Implementing electronic PROs has required a significant investment in time and resources. There was an investment in IT and implementation, but it also requires training and a shift in mindset by the entire team. For our genitourinary providers, routine PROs like EPIC and AUA scores have long been an ingrained part of their clinical practice and the team understands how these PROs provide actionable information that informs treatment options and management. But the same is not true in most subspecialties, where PROs are less familiar and there is little experience or data on how to use these PROs to inform patient care. So, I would say that the integration of patient reported outcomes is still shaping our clinical care.

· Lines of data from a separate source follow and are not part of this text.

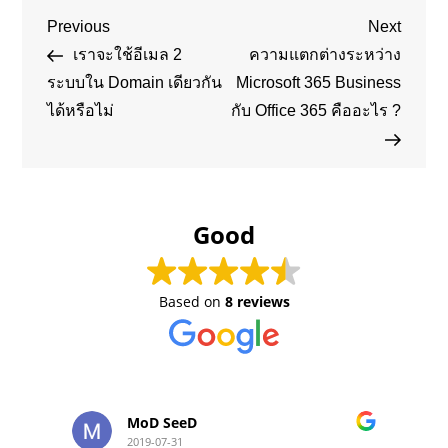
Post
Previous
Next
Previous
Next
Post
Post
เราจะใช้อีเมล 2
ความแตกต่างระหว่าง
navigation
ระบบใน Domain เดียวกัน
Microsoft 365 Business
ได้หรือไม่
กับ Office 365 คืออะไร ?
Good
Based on
8 reviews
MoD SeeD
2019-07-31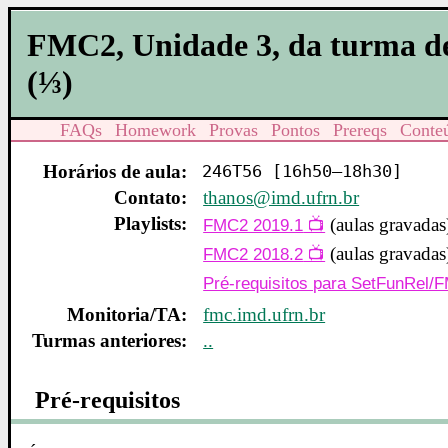
FMC2, Unidade 3, da turma d
(⅓)
FAQs
Homework
Provas
Pontos
Prereqs
Conte
Horários de aula:
246T56 [16h50–18h30]
Contato:
thanos@imd.ufrn.br
Playlists:
(aulas gravadas
FMC2 2019.1
(aulas gravadas
FMC2 2018.2
Pré-requisitos para SetFunRel/
Monitoria/TA:
fmc.imd.ufrn.br
Turmas anteriores:
..
Pré-requisitos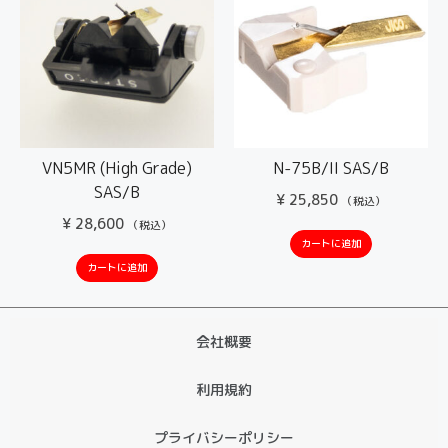
VN5MR (High Grade)
N-75B/II SAS/B
SAS/B
¥
25,850
（税込）
¥
28,600
（税込）
カートに追加
カートに追加
会社概要
利用規約
プライバシーポリシー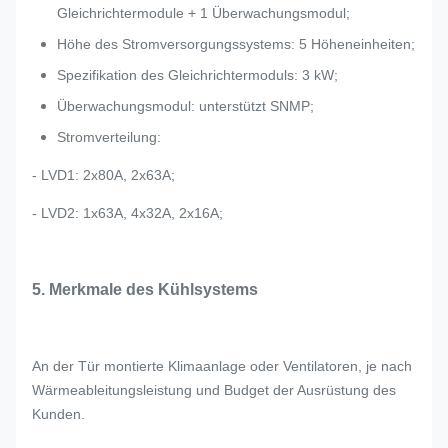
Gleichrichtermodule + 1 Überwachungsmodul;
Höhe des Stromversorgungssystems: 5 Höheneinheiten;
Spezifikation des Gleichrichtermoduls: 3 kW;
Überwachungsmodul: unterstützt SNMP;
Stromverteilung:
- LVD1: 2x80A, 2x63A;
- LVD2: 1x63A, 4x32A, 2x16A;
5. Merkmale des Kühlsystems
An der Tür montierte Klimaanlage oder Ventilatoren, je nach
Wärmeableitungsleistung und Budget der Ausrüstung des
Kunden.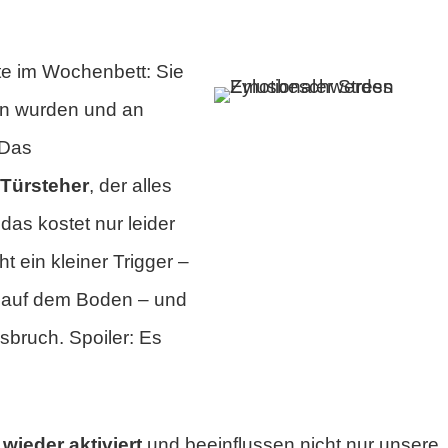
e im Wochenbett: Sie
en wurden und an
 Das
n
Türsteher
, der alles
das kostet nur leider
ht ein kleiner Trigger –
 auf dem Boden – und
usbruch. Spoiler: Es
wieder aktiviert
und beeinflussen nicht nur unsere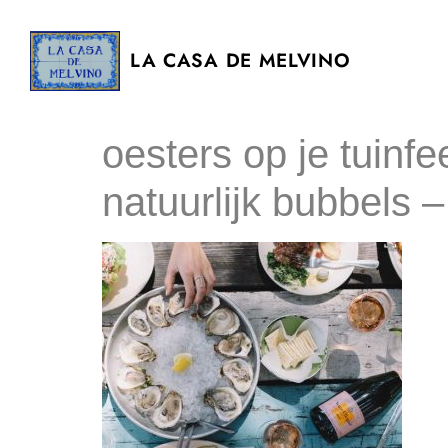
LA CASA DE MELVINO
oesters op je tuinfe
natuurlijk bubbels –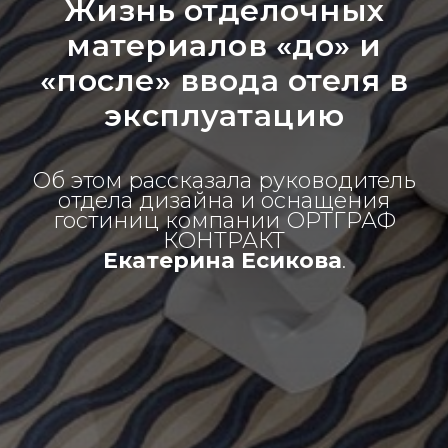
Жизнь отделочных
материалов «до» и
«после» ввода отеля в
эксплуатацию
Об этом рассказала руководитель
отдела дизайна и оснащения
гостиниц компании ОРТГРАФ
КОНТРАКТ
Екатерина Есикова
.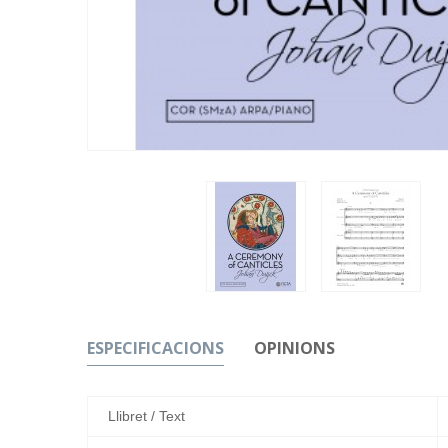
ESPECIFICACIONS
OPINIONS
Llibret / Text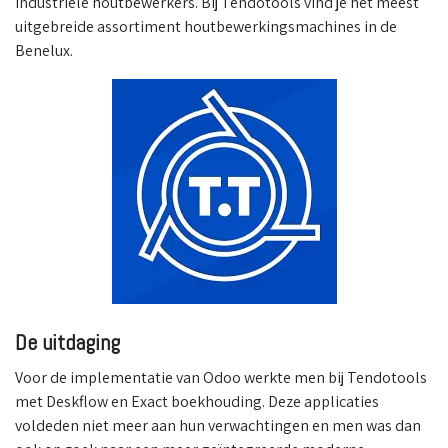
industriële houtbewerkers. Bij Tendotools vind je het meest
uitgebreide assortiment houtbewerkingsmachines in de
Benelux.
De uitdaging
Voor de implementatie van Odoo werkte men bij Tendotools
met Deskflow en Exact boekhouding. Deze applicaties
voldeden niet meer aan hun verwachtingen en men was dan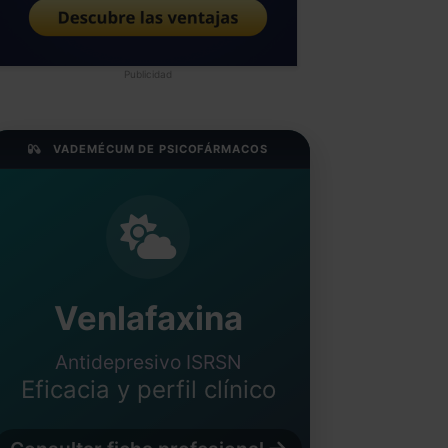
Publicidad
VADEMÉCUM DE PSICOFÁRMACOS
Venlafaxina
Antidepresivo ISRSN
Eficacia y perfil clínico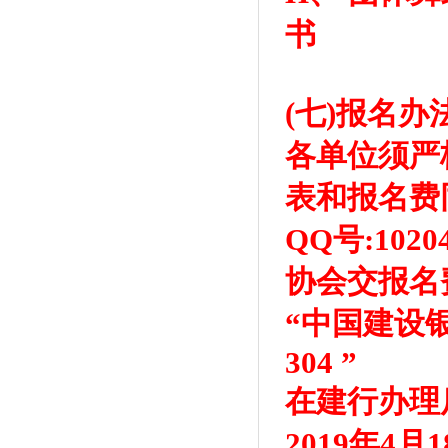
书
(七)报名办
各单位须严
表和报名费同时
QQ号:102
协会交报名
“中国建设银行
304 ”
在建行办理
2019年4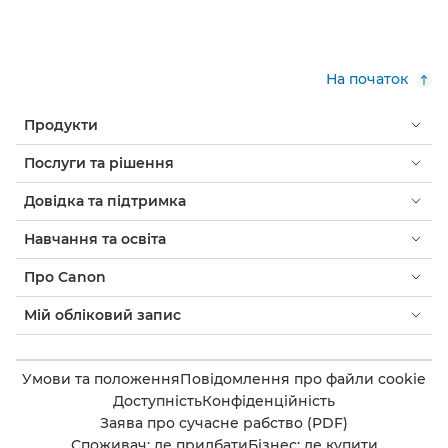
На початок
Продукти
Послуги та рішення
Довідка та підтримка
Навчання та освіта
Про Canon
Мій обліковий запис
Умови та положення
Повідомлення про файли cookie
Доступність
Конфіденційність
Заява про сучасне рабство (PDF)
Споживач: де придбати
Бізнес: де купити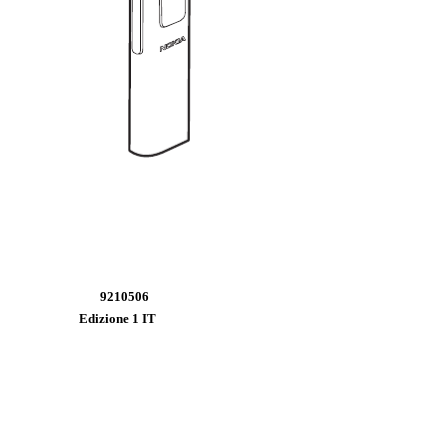
9210506
Edizione 1 IT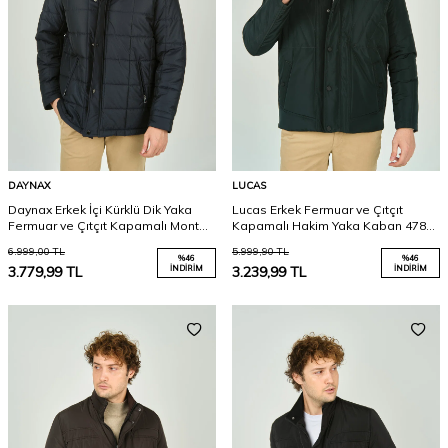
DAYNAX
LUCAS
Daynax Erkek İçi Kürklü Dik Yaka
Lucas Erkek Fermuar ve Çıtçıt
Fermuar ve Çıtçıt Kapamalı Mont
Kapamalı Hakim Yaka Kaban 4785
Kaban 4000 Lacivert
Yeşil
6.999,00
TL
5.999,90
TL
%
46
%
46
3.779,99
TL
İNDIRIM
3.239,99
TL
İNDIRIM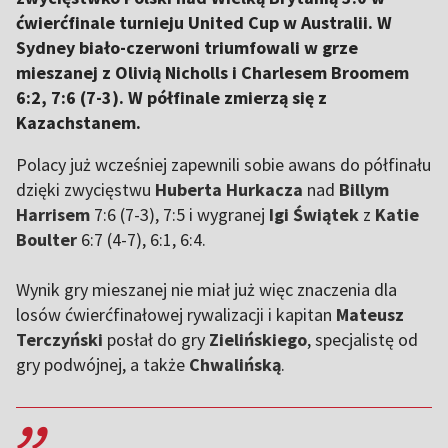
ćwierćfinale turnieju United Cup w Australii. W
Sydney biało-czerwoni triumfowali w grze
mieszanej z Olivią Nicholls i Charlesem Broomem
6:2, 7:6 (7-3). W półfinale zmierzą się z
Kazachstanem.
Polacy już wcześniej zapewnili sobie awans do półfinału
dzięki zwycięstwu
Huberta Hurkacza
nad
Billym
Harrisem
7:6 (7-3), 7:5 i wygranej
Igi Świątek
z
Katie
Boulter
6:7 (4-7), 6:1, 6:4.
Wynik gry mieszanej nie miał już więc znaczenia dla
losów ćwierćfinałowej rywalizacji i kapitan
Mateusz
Terczyński
posłał do gry
Zielińskiego
, specjalistę od
gry podwójnej, a także
Chwalińską
.
,,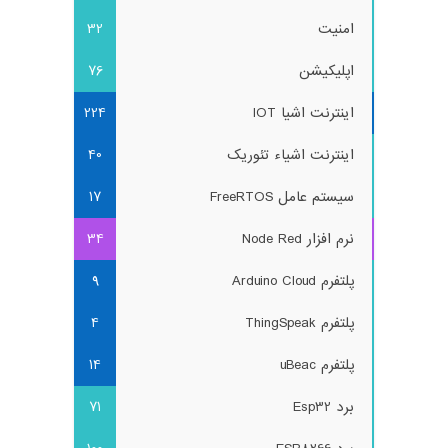
امنیت
32
اپلیکیشن
76
اینترنت اشیا IOT
224
اینترنت اشیاء تئوریک
40
سیستم عامل FreeRTOS
17
نرم افزار Node Red
34
پلتفرم Arduino Cloud
9
پلتفرم ThingSpeak
4
پلتفرم uBeac
14
برد Esp32
71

Implementing systematic PRO data collection was a big step. Integrating PROs into the workflow so that the clinical team reviews and acts upon PRO data is phase II, which we are still in and where we have some opportunities to improve PRO visibility in the electronic medical record. For me, phase III is the most exciting part, where we can contribute to research such as predictive tools based on baseline or early treatment PROs that identify high-risk populations for early intervention, how specific interventions or adaptations in response to PROs can improve outcomes, and how PROs may be improved with different treatment modalities or approaches. That’s certainly the end game, to use this data to make tangible improvements in patient care. We recently completed one of our first research projects where we were able to identify a meaningful improvement in PROs with a specific intervention, and that was an exciting thing to see.

At the end of the day, I believe in PROs because they capture and preserve the voice of the patient in data analysis and decision making. When we think about the individuals we care for, very little of their lived experience with cancer is captured using other data elements. PROs can distill the complexity of the patient experience–that personal narrative usually confined to the “subjective” portion of a note–into discrete data elements. With a transition to value-based healthcare, if we are lacking data on the patient’s lived experience, it seems far less likely that care transformation models will fully appreciate the impact on quality of life and what really matters to patients.

The views, information and opinions expressed in this interview are those of the speakers and do not necessarily represent those of Brainlab.